Required work:
Please list every altitude range in meters given in the account of the antiaircraft defense of the "Supung" hydroelectric station below.

After this raid, the positions of the antiaircraft artillery units covering the "Supung" hydroelectric station were changed somewhat. The light antiaircraft artillery batteries were deployed to the southwest, e.g. to the side where ground attack aircraft were most likely to approach. The medium antiaircraft batteries were deployed around the hydroelectric station at a distance of 2000-3000 meters from it and at intervals of 3-4 kilometers between batteries (see Figure 29). But at the same time, the eastern direction remained weakly covered, primarily due to a lack of approaches and suitable positions to site the guns, equipment and radar stations. Ultimately, in order to improve the antiaircraft artillery protection organization a great deal of engineer work was carried out to build roads and areas for firing positions of the batteries along the eastern direction.

In February 1953 12 F-84 fighter-bombers attempted to make a strike against the station. Several days prior to the strike the antiaircraft artillery units had been changed. The newly formed units did not have sufficient combat experience, and that was reflected in the results of their gunnery. The enemy only lost 2 aircraft. The power station was not damaged.

During March and April 1953 the enemy again increased his reconnaissance of the hydroelectric power station, and on 10 May conducted an assault bombing strike against it using 8 F-84 aircraft bombing from 700-1300 meters altitude (see Figure 30). The aircraft came in from southeast, from the area with the least coverage by light antiaircraft artillery fire. Due to the low altitude of the raid and the danger of injuring neighboring batteries from exploding rounds, the medium antiaircraft batteries were unable to fire. The hydroelectric station suffered no damage.

Up to the end of the war in Korea enemy aviation made three more attempts to destroy the station, using F-86 type aircraft. The tactical use of these aircraft operated as follows.

At a range of 30-35 kilometers from the target, they would drop down sharply to 6500-7000 meters and move into a glide slope of 10-15 degrees while simultaneously moving into a "column of ones". At a range of 6-8 kilometers from the target the fighters, now at an altitude of 5500-5800 meters, would drop into a 30 degree dive, later increasing the angle to 50-60 degrees. Bombing was carried out from 800-1000 meters. The fighters flying immediate escort simultaneously followed the bombers down to an altitude of 2500-3000 meters.

After the first such raid of this type was carried out, careful analysis of the F-86 fighter-bomber strike tactics against an objective was conducted and it was determined that their bomb drop line was at a range of 1-1.5 kilometers from the target. Together with this, measures were taken to make some changes to the firing system. The medium antiaircraft artillery batteries, deployed along the course of the approach to the target, had to fire upon the diving aircraft when they changed their altitude by 1500 meters. Those batteries whose zone of fire was out to a range of 2-3 kilometers from the protected object, had to establish barrage fire at an altitude of 3000-4000 meters. The light antiaircraft artillery batteries had to fire at the second the aircraft came out of their dives.

Dataset excerpt:
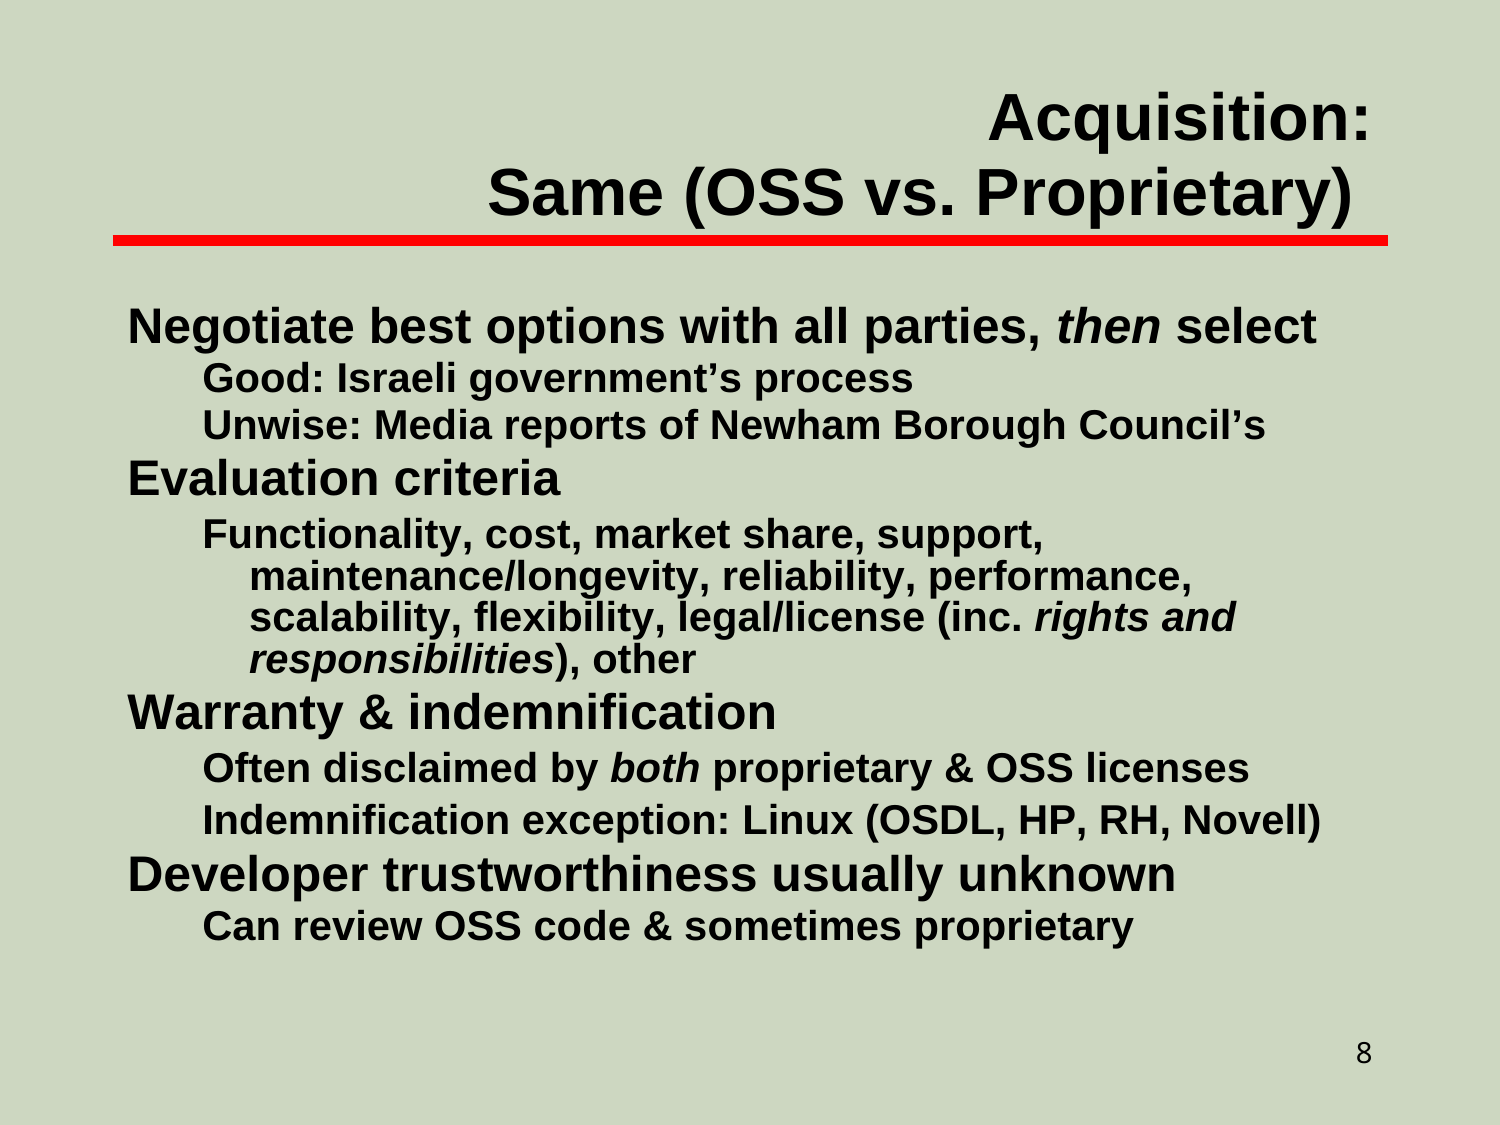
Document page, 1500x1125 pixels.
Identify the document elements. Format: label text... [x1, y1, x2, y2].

title Acquisition: Same (OSS vs. Proprietary) [337, 72, 1388, 238]
list Negotiate best options with all parties, then select Good: Israeli government’s process Unwise: Media reports of Newham Borough Council’s Evaluation criteria Functionality, cost, market share, support, maintenance/longevity, reliability, performance, scalability, flexibility, legal/license (inc. rights and responsibilities), other Warranty & indemnification Often disclaimed by both proprietary & OSS licenses Indemnification exception: Linux (OSDL, HP, RH, Novell) Developer trustworthiness usually unknown Can review OSS code & sometimes proprietary [112, 299, 1388, 1088]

Task output:
- 700-1300 meters
- 6500-7000 meters
- 5500-5800 meters
- 800-1000 meters
- 2500-3000 meters
- 3000-4000 meters